He said Large Language Models have resulted in an exponential efficiency boost, adding that programming tasks by junior developers are at risk with AI’s rise. Zerodha’s chief technology officer (CTO) Kailash Nadh, who has a PhD in Artificial Intelligence and Computational Linguistics, spearheaded the development of Kite, the company’s core trading platform and is leading the company into its tech future amidst rising competition. In an exclusive interview, he talks about using large language models (LLMs, or machine learning models that can understand and generate human language text from vast amounts of data) heavily to help with technical tasks, saving significant amounts of time. There is widespread decentralised innovation happening in AI technologies in the open-source world and there are new breakthroughs and improvements coming out on a weekly basis. Zerodha has been experimenting with self-hosting some of these open-source AI tools for making internal back office-related organisational tasks more efficient, he says. Excerpts:
It’s widely believed that Artificial Intelligence (AI) will impact the job market, and there will be severe redundancies. At the same time, humans have the creative power to tide over such a situation, and they have done it in the past when the machines threatened their jobs. At this point in history, where’s the balance at?
AI technologies are multi-dimensional, unlike other technologies. For instance, a student, lawyer, researcher, writer, and a software developer can all use the exact same LLM tool to seek direct solutions to different kinds of problems in their respective areas. This is very different from how generic tools like word processors provide means to problem-solving. This time, I feel it is different, when even the very idea of creativity in the context of this new set of technologies has become a hot philosophical debate.
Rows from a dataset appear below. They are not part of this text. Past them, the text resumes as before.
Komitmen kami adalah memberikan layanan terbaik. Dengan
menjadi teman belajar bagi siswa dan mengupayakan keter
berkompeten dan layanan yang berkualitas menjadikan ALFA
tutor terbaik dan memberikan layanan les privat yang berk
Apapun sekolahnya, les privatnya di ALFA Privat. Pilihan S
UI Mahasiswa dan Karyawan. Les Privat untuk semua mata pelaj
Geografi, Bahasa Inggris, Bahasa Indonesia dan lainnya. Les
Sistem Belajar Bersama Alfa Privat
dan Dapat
Of course, we have to consider common sense. In the name of automation and efficiency we cannot sacrifice the right decision. For instance, in matters of insurance claims. Relying on AI, to make high impact decisions isn’t a good idea yet, and those should remain with humans who are accountable for them. Some guard rails should be in place for critical areas and regulations on this are a global debate. You had earlier said generative AI is a genuine breakthrough unlike most fads in tech. Why did you say that? Can you mention some of the tech that surprisingly turned out to be fads later?
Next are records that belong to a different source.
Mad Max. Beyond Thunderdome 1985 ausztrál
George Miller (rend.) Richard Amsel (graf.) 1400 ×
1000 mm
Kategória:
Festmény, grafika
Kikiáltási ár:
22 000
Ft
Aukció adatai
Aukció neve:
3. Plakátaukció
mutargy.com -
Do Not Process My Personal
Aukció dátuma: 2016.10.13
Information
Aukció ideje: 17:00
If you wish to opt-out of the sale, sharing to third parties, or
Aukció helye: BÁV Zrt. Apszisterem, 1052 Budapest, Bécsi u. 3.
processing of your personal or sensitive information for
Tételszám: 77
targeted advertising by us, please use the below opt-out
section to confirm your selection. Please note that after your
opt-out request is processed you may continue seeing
These technologies work surprisingly well. Language, text, speech, imagery, videos, and tools powered by generative AI technologies have been commoditised in no time and have become widely available for daily use. Hundreds of millions of people use them directly on a daily basis. I personally have been using LLMs heavily to help with technical tasks, and they have been saving me significant amounts of time, which simply was not possible before.
Of course, there is plenty of hype surrounding these technologies, but there is significant substance underneath it as well. There are so many fads in technology. Remember blockchain, which was meant to revolutionize the world? Or ‘Big Data,’ which became a buzzword, where every organization was meant to reap untold benefits from massive amounts of data? What about 5G? It was meant to revolutionize everything from mobility to ‘smart cities’ and whatnot.